Authenticity Practice #5: Performing bias-ectomy
AuthenticityThere are over 100 examples of bias that make our perceptions inaccurate and decision-making irrational. So, what can we do about such a daunting problem? There is no surgery to remove bias, so this is a mental and emotional accomplishment, not a physical one.
There is a useful, although for most of us, unattractive remedy—Surround yourself with people who think and act very differently than you and give them a voice.
Many kinds of bias are rooted in confirmation: I value people who fit an attractive stereotype or who seem like me; I value alternatives that confirm my beliefs and match my preferences; I spend more time reading articles with which I agree than those with which I disagree. When I am surrounded by perspectives unlike my own, confirmation bias has less chance to dominate. Also, a diverse community is more likely to feature diverse forms of bias so we are unlikely to all be irrational about the same things at the same time. Conversely, the way you make a group stupid is to get all to conform to a single way of thinking.
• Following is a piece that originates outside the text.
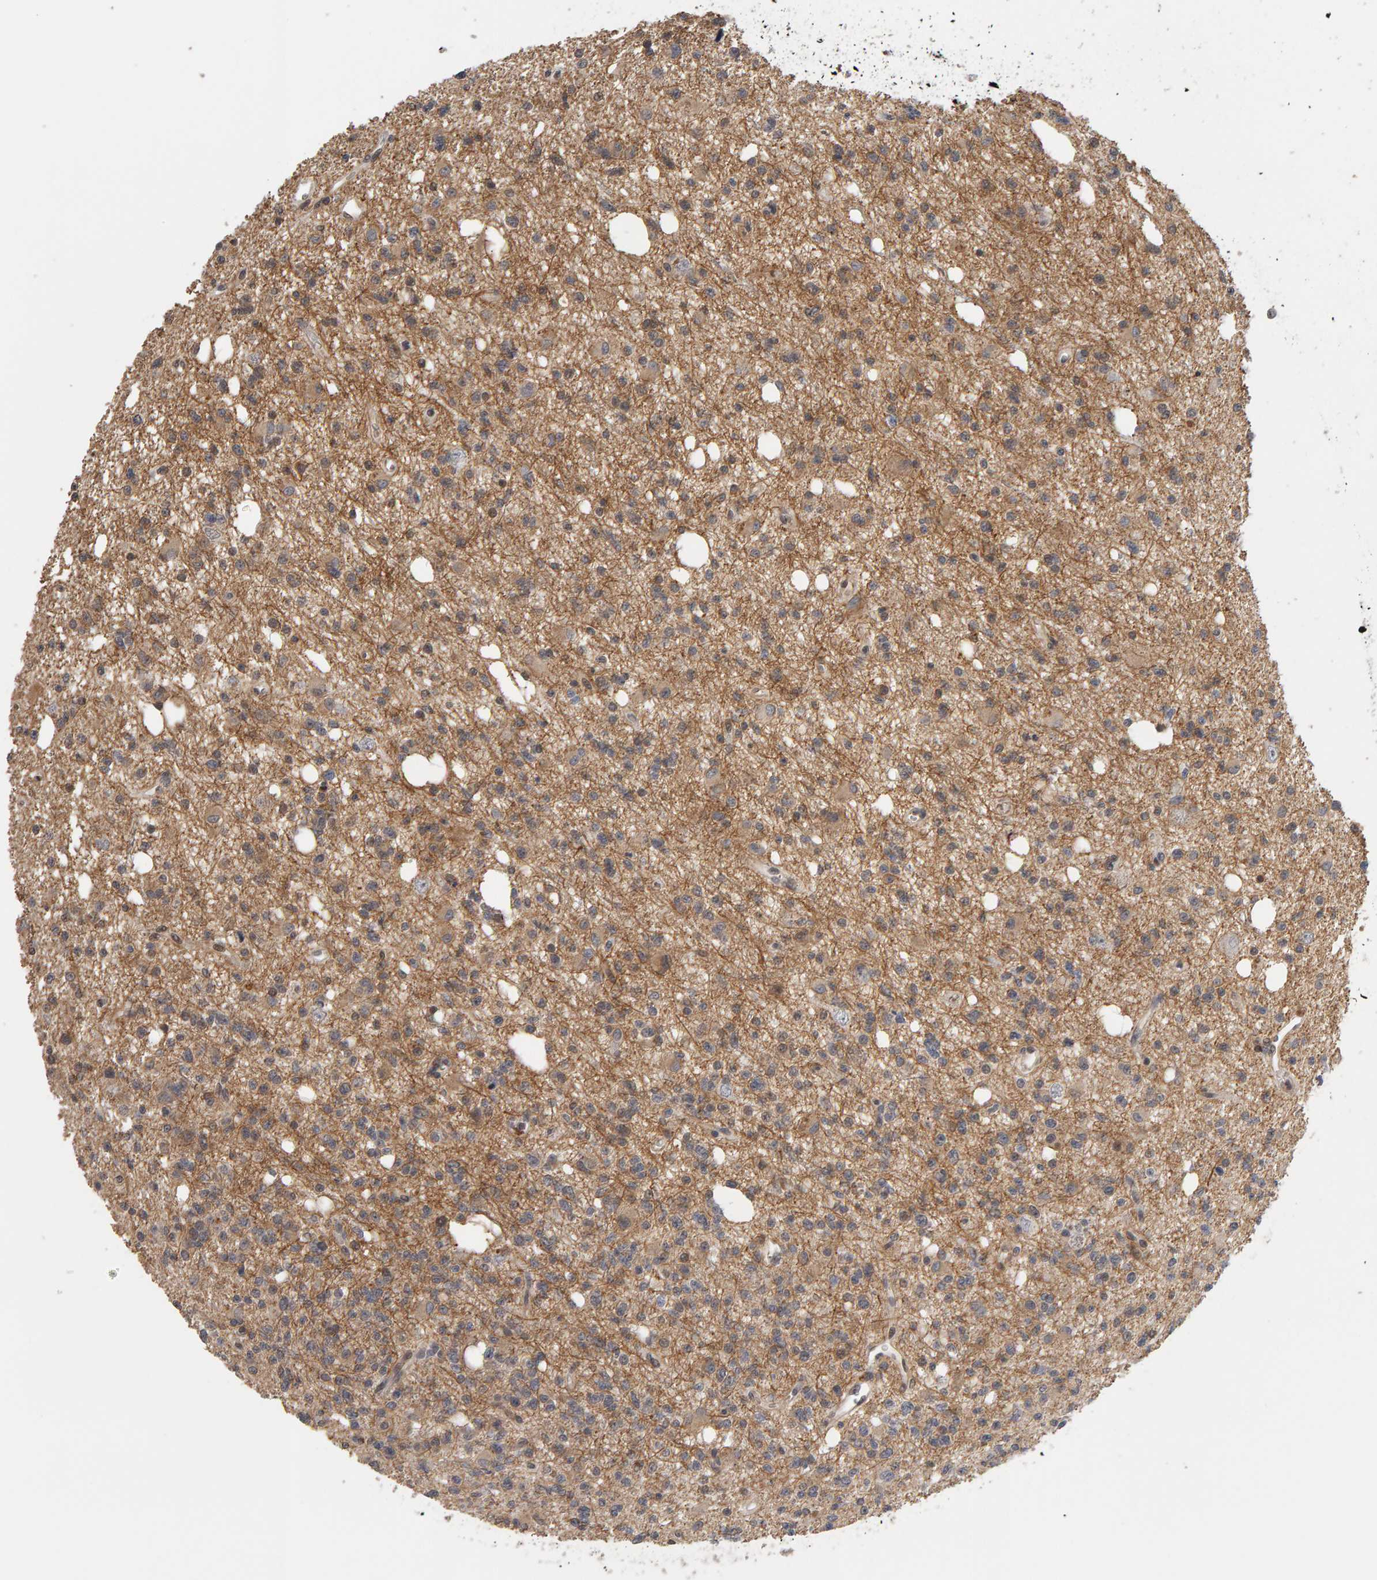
{"staining": {"intensity": "weak", "quantity": "<25%", "location": "cytoplasmic/membranous"}, "tissue": "glioma", "cell_type": "Tumor cells", "image_type": "cancer", "snomed": [{"axis": "morphology", "description": "Glioma, malignant, High grade"}, {"axis": "topography", "description": "Brain"}], "caption": "Glioma was stained to show a protein in brown. There is no significant staining in tumor cells.", "gene": "TEFM", "patient": {"sex": "female", "age": 62}}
Here are a few bias-ectomy tips:
- Hire for similarity of purpose and dissimilarity of contribution. It is smart to attract people who are naturally drawn to the contribution your organization is trying to make. However, you want very different ways of thinking and solving regarding the challenges you face.
- Use big decisions as a field of play for shattering bias. Include different accountabilities, generations, genders, levels of authority, and educational background.
As you consider alternatives, solicit views from all the different players.
Regarding your vitality imperative, any time you want the differences in a group to make the group smarter, follow this flow:
- Name the subject for which you want input and the purpose that is at stake.
- Share any known and unarguable facts.
- Ask people to write down their individual point of view about what is weak or strong about different options and what each person considers the best path forward. It is crucial to have people think for themselves before you host a public discussion, so do not miss this step!
- Have people share their thinking; ask each to promise to say what they wrote and not change it due to what others say before he or she speaks.
- Explore and learn from the differences. Ask the accuracy questions (what, who, when, where) and the purpose question, “For you, what is important about this?”
- Discuss, debate, and decide. Make sure your purpose-driven criteria are front and center so people argue against the criteria rather than one another.